While fairy ring folklore may be even older, we can date it to at least the 12th century with the Middle English term elferingewort, or elf-ring. Fairy rings themselves can live for hundreds of years, with the oldest found in Belfort, France, measuring nearly a half-mile in diameter and thought to be 700 years old.

Zotti asserts much of what we know about the formation of fairy rings originated in folklore. And some superstitions are rooted in truth. 

In England, it’s believed that building houses in grasslands with fairy rings means the house will never fall down. Zotti says, indeed, houses built on this soil will have no basement moisture problems “because this kind of fungi needs good soil drainage.” 

Dutch shepherds assert the butter will taste bad if they let their cows graze in pastures with fairy rings. “We discovered the reason for this is that inside fairy rings, there is a form of broadleaf plants that release chemicals that are bitter and give this taste to the milk and cheese,” Zotti notes.

Landscapes often evoke the supernatural

According to Hillers, fairies are strongly associated with landscapes in Ireland and Scotland.

Fairies are also frequently connected with mushrooms in folklore, notes Jonny Dillon, an archivist at the Irish National Folklore Collection at University College Dublin, and not in a positive way. “Fungi have long been looked on with a culture of suspicion and skepticism, being popularly associated with the devil, púca, or fairy.”  

Many cultures view mushrooms as eerily uncanny; they erupt in odd places and coalesce into weird shapes; they don’t grow and develop the same way as fruits, vegetables, or other plants.

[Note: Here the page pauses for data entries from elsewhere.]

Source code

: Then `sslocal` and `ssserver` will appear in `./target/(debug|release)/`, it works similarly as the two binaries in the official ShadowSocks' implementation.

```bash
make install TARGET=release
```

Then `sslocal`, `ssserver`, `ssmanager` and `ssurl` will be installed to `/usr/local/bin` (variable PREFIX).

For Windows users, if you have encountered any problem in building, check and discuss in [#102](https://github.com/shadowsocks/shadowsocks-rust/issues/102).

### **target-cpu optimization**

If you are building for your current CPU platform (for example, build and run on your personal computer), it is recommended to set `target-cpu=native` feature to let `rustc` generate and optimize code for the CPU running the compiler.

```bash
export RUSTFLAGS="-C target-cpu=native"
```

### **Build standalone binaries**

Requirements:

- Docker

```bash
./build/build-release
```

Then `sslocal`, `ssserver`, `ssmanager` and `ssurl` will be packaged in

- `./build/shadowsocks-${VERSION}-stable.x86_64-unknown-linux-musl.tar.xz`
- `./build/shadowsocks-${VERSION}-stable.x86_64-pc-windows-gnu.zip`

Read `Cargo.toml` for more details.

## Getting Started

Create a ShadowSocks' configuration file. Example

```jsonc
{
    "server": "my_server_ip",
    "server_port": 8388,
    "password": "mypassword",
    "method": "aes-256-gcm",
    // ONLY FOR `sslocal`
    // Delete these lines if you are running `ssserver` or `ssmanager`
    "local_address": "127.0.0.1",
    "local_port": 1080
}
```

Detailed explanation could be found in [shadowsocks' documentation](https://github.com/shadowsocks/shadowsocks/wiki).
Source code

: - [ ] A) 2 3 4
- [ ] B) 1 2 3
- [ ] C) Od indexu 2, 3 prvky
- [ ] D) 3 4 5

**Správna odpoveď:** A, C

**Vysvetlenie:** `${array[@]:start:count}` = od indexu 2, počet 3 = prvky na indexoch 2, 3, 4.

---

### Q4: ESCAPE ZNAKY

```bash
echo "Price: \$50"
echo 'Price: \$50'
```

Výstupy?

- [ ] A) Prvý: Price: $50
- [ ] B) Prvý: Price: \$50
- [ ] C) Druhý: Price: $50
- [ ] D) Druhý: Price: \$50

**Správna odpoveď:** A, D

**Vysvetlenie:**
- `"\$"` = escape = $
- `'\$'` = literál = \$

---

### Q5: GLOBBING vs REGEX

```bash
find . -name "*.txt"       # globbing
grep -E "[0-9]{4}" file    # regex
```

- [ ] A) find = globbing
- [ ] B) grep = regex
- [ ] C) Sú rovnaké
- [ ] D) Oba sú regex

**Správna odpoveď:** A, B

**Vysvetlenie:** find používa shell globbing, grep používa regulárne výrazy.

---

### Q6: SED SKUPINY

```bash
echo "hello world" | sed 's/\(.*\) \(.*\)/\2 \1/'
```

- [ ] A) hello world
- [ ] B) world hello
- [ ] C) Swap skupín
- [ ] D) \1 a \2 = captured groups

Their potential poisonousness adds to this malevolent reputation. While it’s wise for cultures to be wary of ingesting unknown fungi, mushrooms are a key part of nature. “Fungi are nature’s great recyclers, and they beautifully represent the interconnected cycles of decay, regeneration, and rebirth that underpin our world,” observes Dillon.

Fairy rings encourage biodiversity and keep soil chemistry balanced. 

“The importance of fungi in regulating the biogeochemical cycle, decomposing organic matter, and restoring nutrients is absolutely crucial to the environment,” Zotti affirms. His paper, “One ring to rule them all,” discusses how fairy ring fungi work as ecosystem engineers that foster plant and microbial diversity. Zotti says it’s a fascinating area to study because you can witness so many different biological phenomena, such as competition, decomposition, and entropic relationships.

“I hope in the future, more people will concentrate on studying fairy rings because it’s the perfect phenomenon to study nature and how it works,” Zotti declares. “I think everyone who wants to study soil biology or ecology should study fairy rings. It’s so exciting to put your hand in the soil.”